Probabilistic Mechanics of Quasibrittle Structures:Strength, Lifetime and Size Effect by Zdeněk P BažantandJia-LiangLe in Research& Development in Material Science

Quasibrittle materials are becoming increasingly important for modern engineering. They include tough (coarse-grained) or toughened ceramics, concretes, rocks (including shale), fiber composites, sea ice, wood, carton, stiff soils, rigid foams, glass, bone, dental and biomaterials, as well as all brittle materials on the micro or nano scale. Their salient feature is that the fracture process zone size is non-negligible compared to the structural dimensions. This causes intricate energetic and statistical size effects and leads to size-dependent probability distribution of strength that is transitional between Gaussian and Weibullian.
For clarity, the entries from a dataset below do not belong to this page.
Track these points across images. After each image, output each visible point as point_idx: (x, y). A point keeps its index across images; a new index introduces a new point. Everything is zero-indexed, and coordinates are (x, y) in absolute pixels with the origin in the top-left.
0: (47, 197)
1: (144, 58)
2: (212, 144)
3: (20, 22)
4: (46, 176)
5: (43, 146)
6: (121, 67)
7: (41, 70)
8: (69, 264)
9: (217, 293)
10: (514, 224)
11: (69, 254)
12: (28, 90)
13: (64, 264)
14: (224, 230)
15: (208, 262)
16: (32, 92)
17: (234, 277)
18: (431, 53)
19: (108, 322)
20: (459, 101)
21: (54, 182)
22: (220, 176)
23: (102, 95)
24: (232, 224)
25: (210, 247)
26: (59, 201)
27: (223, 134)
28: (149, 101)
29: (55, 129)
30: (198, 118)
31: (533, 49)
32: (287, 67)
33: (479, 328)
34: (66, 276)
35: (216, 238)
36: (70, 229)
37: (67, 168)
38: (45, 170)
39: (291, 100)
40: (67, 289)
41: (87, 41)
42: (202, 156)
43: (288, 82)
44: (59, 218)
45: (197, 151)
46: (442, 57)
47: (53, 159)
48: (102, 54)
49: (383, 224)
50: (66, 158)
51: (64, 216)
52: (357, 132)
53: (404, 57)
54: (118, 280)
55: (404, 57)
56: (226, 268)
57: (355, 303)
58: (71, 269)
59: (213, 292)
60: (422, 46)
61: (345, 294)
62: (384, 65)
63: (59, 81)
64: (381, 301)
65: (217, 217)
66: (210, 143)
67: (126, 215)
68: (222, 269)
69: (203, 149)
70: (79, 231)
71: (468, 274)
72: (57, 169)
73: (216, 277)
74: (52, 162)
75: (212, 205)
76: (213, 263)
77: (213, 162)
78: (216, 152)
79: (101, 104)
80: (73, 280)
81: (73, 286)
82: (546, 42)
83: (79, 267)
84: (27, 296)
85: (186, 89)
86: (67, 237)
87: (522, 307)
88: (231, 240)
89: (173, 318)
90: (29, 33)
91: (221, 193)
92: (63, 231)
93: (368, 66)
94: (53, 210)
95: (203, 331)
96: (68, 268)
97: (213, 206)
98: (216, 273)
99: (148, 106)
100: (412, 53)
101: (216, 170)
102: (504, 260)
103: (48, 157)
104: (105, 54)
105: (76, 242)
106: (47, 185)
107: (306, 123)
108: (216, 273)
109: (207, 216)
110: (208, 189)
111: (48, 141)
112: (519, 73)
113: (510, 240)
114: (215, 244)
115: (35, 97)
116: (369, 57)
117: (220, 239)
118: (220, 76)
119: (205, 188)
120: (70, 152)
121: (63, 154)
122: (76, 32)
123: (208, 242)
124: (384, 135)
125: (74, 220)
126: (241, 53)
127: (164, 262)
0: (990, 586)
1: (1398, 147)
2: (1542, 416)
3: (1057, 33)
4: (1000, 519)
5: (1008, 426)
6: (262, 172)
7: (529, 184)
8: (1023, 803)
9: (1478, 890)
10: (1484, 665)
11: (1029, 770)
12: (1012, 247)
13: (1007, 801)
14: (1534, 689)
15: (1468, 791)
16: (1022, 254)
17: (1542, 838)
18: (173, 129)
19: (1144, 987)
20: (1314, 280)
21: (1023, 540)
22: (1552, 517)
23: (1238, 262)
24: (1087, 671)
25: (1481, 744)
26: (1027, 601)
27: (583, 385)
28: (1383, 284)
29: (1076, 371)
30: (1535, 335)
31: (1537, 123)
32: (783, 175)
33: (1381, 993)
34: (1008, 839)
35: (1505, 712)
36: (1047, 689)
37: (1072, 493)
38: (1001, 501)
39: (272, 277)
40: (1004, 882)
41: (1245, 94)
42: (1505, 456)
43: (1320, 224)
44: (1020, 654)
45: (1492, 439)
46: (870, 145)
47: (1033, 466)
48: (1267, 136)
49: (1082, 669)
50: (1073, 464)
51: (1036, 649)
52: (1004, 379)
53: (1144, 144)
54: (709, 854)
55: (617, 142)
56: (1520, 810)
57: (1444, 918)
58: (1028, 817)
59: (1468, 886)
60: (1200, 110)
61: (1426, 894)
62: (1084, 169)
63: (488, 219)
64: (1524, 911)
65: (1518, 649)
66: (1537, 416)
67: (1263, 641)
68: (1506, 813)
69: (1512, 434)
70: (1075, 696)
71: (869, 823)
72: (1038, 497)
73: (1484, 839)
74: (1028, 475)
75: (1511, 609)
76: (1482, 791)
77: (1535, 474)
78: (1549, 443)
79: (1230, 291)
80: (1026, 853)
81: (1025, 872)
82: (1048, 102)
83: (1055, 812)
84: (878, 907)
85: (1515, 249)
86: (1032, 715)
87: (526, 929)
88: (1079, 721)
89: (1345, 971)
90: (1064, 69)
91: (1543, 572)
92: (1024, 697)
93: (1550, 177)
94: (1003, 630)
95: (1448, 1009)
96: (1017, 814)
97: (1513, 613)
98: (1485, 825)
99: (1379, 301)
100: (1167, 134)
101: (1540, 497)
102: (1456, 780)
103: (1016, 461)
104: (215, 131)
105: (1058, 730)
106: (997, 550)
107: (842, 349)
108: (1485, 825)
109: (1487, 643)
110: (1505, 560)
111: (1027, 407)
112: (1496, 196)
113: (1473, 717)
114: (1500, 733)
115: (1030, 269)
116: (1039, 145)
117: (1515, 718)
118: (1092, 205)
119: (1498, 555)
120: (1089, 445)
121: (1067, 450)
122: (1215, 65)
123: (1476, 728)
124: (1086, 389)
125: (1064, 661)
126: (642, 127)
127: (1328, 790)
At the failure probability of 1 in a million, which is the maximum tolerable as it is orders of magnitude smaller than other risks to which people are willingly exposed, the strength difference between the Gaussian and Weibull distributions is enormous-almost 2:1. At this probability level, the strength distribution cannot be tested directly and requires a fundamental theory, whose experimental verification can be obtained through the predicted size effect. The size effect on strength statistics, a quintessential property of quasibrittle materials, has profound implications for reliabilitybased structural design, in which the widely used reliability indices and safety factors need to be modified to incorporate the size dependence.